This is a big improvement over Office 2013, whose few collaboration features were clearly an afterthought - at best, it would lock up whole paragraphs while someone else was editing. The way it's implemented, you can see where your colleagues are in the document and see their edits as they make them, similar to how Google Drive works. Speaking of the sort, Office 2016 adds real-time co-authoring, a feature that's been offered in the browser version for almost two years now. (By default, you can share with whomever you want, although IT departments will have the ability to make it so that you can only share with people inside your organization.) From this pane, you can also see a list of each person who has access to the document, with notes like "editing" or "can edit" to help clarify who's currently in the doc.
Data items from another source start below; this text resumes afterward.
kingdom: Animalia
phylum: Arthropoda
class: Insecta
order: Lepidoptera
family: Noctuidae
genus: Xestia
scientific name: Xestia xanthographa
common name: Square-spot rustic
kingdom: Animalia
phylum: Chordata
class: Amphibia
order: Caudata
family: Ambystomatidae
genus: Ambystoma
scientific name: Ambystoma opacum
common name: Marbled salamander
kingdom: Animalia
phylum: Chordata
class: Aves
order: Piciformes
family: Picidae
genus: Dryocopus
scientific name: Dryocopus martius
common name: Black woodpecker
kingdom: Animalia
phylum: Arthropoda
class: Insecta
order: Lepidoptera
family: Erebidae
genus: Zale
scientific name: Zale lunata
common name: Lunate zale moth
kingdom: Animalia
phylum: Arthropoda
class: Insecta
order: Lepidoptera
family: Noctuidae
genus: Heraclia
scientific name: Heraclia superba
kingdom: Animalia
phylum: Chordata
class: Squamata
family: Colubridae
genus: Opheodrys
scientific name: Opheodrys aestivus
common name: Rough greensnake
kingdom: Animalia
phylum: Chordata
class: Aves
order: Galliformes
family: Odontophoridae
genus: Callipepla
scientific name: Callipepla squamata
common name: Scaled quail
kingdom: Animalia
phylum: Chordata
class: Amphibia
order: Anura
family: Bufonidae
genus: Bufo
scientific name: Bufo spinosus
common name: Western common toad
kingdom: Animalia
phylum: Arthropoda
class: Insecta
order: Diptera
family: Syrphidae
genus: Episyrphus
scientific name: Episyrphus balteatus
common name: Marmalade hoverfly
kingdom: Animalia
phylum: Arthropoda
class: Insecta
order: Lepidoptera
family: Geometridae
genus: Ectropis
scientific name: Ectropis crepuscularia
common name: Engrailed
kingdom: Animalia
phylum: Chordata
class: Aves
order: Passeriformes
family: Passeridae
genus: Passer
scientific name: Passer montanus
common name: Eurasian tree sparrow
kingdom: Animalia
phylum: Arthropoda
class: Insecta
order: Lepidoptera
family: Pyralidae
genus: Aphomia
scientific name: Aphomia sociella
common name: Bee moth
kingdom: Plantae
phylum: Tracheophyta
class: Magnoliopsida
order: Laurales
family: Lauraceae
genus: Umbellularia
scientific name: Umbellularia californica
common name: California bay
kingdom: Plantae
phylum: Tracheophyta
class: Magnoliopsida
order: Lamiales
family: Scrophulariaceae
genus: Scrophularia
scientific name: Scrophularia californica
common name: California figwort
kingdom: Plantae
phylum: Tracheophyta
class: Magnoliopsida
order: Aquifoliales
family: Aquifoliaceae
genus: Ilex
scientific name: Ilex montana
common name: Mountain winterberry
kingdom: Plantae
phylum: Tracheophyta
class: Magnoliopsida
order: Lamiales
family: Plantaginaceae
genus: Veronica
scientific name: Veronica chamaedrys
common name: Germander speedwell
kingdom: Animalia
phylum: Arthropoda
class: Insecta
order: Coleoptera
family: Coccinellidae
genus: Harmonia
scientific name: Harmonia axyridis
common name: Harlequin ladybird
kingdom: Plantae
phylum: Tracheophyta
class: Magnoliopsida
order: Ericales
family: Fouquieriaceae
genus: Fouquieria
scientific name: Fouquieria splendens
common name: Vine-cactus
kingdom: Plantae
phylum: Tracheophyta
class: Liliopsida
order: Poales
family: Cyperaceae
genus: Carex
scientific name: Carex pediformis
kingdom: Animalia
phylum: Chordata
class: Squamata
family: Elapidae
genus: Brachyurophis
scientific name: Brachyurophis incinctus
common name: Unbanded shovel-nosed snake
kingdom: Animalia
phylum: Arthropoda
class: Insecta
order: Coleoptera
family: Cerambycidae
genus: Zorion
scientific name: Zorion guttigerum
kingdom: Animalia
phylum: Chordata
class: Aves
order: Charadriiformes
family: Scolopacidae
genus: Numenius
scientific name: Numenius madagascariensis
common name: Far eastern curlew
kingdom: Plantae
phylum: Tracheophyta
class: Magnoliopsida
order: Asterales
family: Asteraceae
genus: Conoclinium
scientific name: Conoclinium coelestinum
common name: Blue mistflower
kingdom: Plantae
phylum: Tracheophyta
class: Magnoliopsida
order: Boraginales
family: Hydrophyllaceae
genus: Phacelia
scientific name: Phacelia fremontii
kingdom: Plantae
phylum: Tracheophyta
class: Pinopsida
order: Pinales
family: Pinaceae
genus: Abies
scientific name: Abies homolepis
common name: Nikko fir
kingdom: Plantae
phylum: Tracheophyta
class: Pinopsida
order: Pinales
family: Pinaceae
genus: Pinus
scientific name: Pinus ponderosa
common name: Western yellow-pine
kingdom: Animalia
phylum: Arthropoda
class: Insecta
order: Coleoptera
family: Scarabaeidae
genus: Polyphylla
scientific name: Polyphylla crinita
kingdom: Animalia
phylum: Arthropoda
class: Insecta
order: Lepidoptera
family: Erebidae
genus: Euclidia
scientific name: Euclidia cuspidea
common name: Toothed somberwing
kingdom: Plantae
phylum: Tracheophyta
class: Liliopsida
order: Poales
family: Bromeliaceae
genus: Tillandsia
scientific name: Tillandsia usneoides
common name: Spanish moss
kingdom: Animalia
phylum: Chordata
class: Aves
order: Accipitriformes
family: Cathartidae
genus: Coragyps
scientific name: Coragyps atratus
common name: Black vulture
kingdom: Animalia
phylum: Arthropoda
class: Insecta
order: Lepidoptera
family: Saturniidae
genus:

Click that, and you'll open a panel from which you can share documents by entering an email address. Take a look at the upper-right corner in Word, Excel or PowerPoint, for instance, and you'll see a new Share button. That dash of color aside, all the visual changes here were meant to make room for new features and functionality. Microsoft actually already does that with the Office for iPad app, so you could say even this tweak isn't really new the company's just doing some tune-up to make sure its apps look consistent across different platforms. With a few exceptions, Office 2016 looks identical to the version that came before it, although each app now has a colorful header instead of a white one (think: blue for Word and green for Excel).
#Google apps sync for outlook 2016 cost full#
That flat Ribbon, that launch screen full of thumbnails - you've seen it all before.